Images with bounding boxes
# # # # # # #
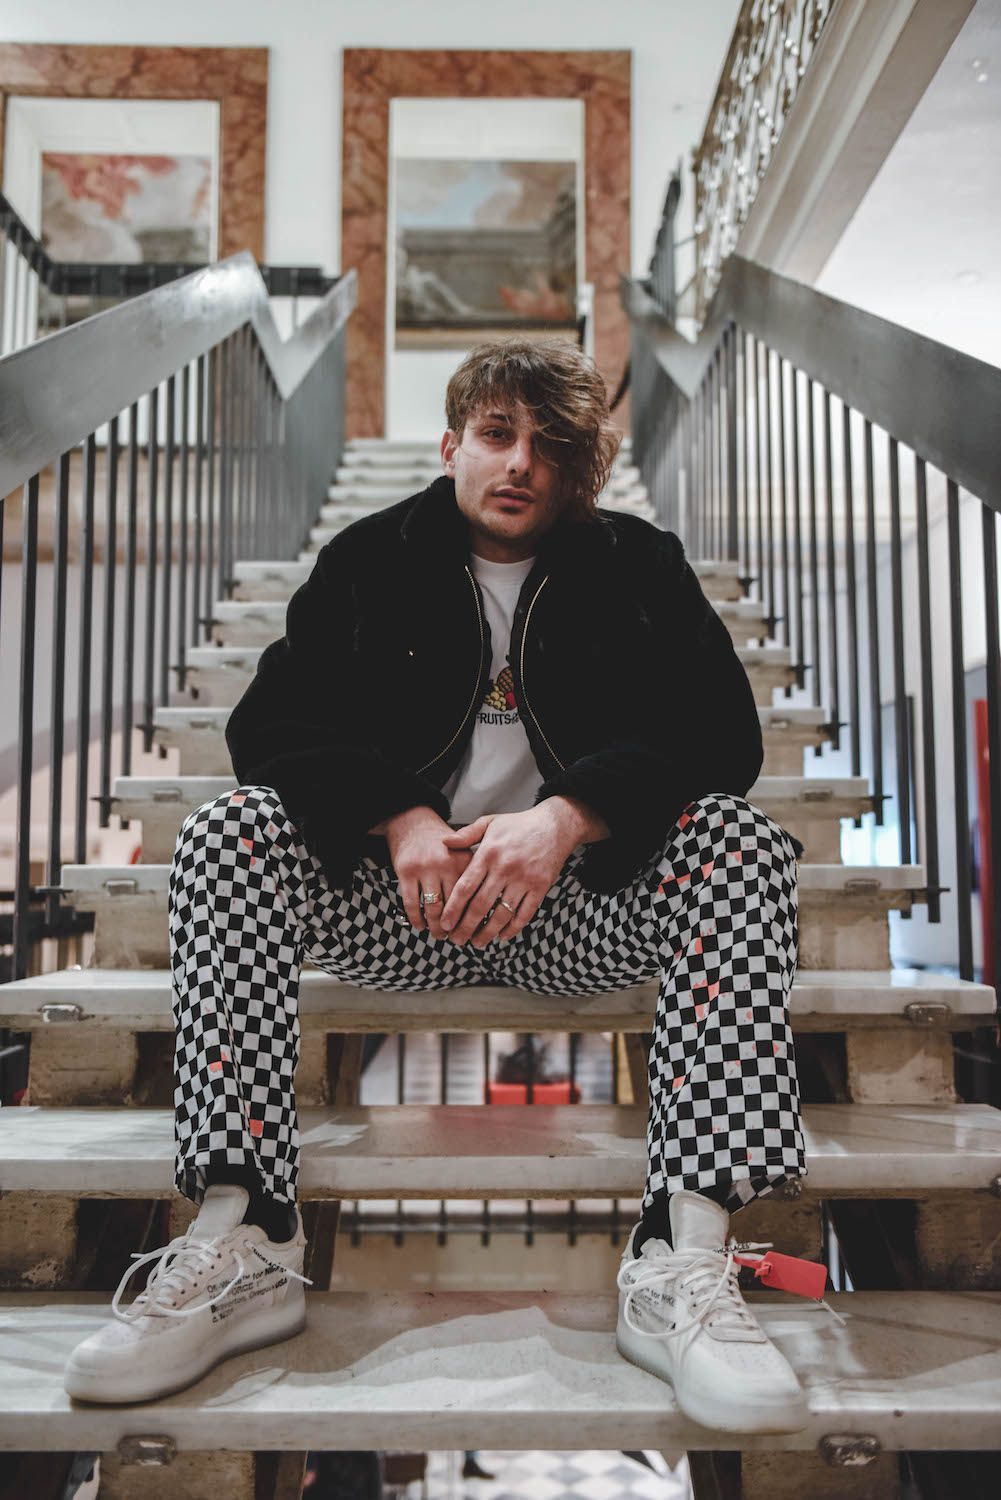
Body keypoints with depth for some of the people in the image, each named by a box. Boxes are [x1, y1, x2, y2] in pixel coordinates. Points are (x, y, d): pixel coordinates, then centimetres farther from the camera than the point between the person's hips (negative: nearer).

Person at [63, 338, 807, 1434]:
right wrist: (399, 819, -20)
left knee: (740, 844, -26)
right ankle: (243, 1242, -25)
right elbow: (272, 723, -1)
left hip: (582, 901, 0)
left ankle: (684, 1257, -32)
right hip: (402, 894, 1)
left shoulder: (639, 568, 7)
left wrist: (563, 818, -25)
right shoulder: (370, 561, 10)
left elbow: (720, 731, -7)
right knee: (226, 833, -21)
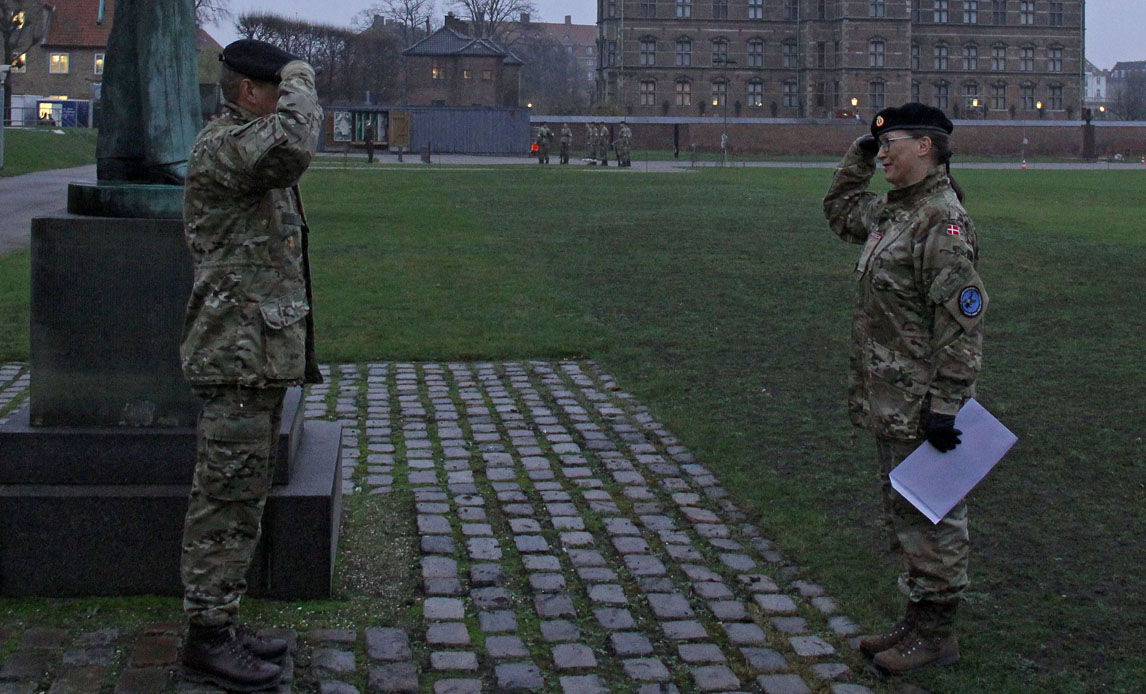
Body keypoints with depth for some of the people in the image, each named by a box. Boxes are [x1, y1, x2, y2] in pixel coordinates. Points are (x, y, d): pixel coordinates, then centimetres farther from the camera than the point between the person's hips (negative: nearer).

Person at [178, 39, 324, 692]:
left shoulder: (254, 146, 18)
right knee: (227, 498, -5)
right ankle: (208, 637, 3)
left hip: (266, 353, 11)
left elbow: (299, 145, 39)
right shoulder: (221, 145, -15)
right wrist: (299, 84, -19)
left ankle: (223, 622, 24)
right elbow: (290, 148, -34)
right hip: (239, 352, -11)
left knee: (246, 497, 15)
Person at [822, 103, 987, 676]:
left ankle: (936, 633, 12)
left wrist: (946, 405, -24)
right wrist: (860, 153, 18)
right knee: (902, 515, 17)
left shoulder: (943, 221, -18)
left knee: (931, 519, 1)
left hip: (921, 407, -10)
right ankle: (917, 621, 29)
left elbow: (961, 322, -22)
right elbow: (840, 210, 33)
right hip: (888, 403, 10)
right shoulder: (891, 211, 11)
# # # # # # #
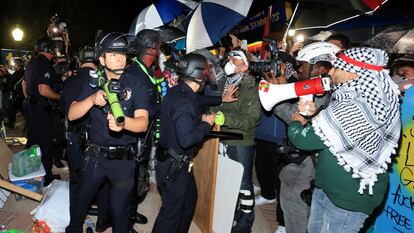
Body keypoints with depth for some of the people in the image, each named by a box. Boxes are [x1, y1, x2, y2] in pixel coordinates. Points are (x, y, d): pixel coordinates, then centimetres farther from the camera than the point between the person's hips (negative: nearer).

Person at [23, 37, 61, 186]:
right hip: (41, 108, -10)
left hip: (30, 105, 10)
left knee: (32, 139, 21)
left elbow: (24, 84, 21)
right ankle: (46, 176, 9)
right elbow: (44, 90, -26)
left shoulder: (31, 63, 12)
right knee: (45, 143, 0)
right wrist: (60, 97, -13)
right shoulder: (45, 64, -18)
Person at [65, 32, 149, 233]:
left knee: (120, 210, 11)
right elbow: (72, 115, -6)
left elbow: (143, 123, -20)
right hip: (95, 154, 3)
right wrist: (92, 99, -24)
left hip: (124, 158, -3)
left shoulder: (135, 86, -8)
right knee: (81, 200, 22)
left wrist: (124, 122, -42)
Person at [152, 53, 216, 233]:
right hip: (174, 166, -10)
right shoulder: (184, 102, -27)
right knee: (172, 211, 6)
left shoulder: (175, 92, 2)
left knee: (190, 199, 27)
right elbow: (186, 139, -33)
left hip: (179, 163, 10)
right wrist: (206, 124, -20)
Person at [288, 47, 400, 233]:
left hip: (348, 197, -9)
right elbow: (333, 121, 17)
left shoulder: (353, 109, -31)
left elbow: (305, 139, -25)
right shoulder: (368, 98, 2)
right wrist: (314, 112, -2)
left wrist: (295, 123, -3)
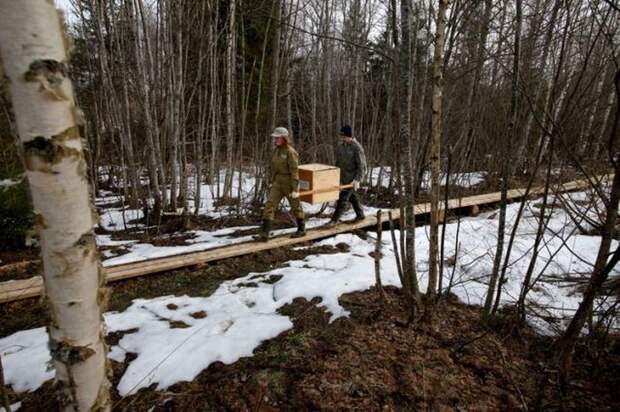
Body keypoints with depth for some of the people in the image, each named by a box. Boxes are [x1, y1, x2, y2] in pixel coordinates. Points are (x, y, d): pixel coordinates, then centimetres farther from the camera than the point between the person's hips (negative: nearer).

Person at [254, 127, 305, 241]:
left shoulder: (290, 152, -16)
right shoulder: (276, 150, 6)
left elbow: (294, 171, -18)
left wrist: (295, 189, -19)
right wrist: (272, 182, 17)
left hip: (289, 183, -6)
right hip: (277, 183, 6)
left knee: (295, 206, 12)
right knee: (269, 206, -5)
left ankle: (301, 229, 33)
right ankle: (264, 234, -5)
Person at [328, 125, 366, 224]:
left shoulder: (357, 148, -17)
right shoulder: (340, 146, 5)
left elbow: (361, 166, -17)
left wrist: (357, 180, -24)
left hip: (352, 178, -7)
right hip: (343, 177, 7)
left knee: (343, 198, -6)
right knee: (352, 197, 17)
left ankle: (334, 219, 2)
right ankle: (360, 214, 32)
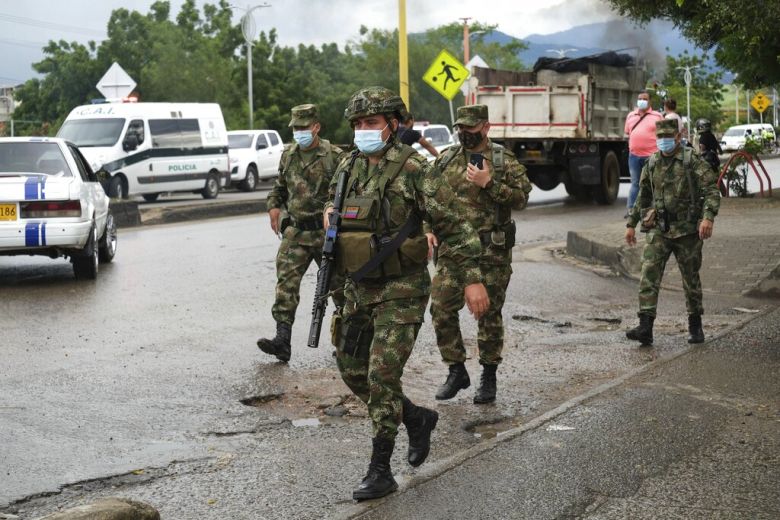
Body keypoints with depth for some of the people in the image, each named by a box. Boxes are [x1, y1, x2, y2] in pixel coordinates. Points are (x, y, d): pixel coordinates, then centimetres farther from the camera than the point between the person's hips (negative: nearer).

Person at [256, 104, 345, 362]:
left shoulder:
# # # # # # #
> **EXERCISE DIRECTIONS**
Above are the records; from them, give again exactly the lines from the one containing "right hip: (41, 108, -10)" to the one containing "left hip: (179, 163, 10)", both lines included, and nothing more.

> **ANSWER TO THIS TASK**
right hip: (41, 108, -10)
left hip: (30, 105, 10)
left knee: (32, 139, 21)
left elbow: (24, 84, 21)
right ankle: (46, 176, 9)
right elbow: (44, 90, -26)
left shoulder: (31, 63, 12)
right knee: (45, 143, 0)
right wrist: (60, 97, -13)
right shoulder: (45, 64, -18)
Person at [65, 32, 149, 233]:
left knee: (120, 210, 11)
right elbow: (72, 115, -6)
left elbow: (143, 123, -20)
right hip: (95, 154, 3)
right wrist: (92, 99, -24)
left hip: (124, 158, -3)
left shoulder: (135, 86, -8)
right knee: (81, 200, 22)
left wrist: (124, 122, -42)
Person at [152, 53, 216, 233]:
right hip: (174, 166, -10)
right shoulder: (184, 102, -27)
right knee: (172, 211, 6)
left shoulder: (175, 92, 2)
left knee: (190, 199, 27)
right elbow: (186, 139, -33)
left hip: (179, 163, 10)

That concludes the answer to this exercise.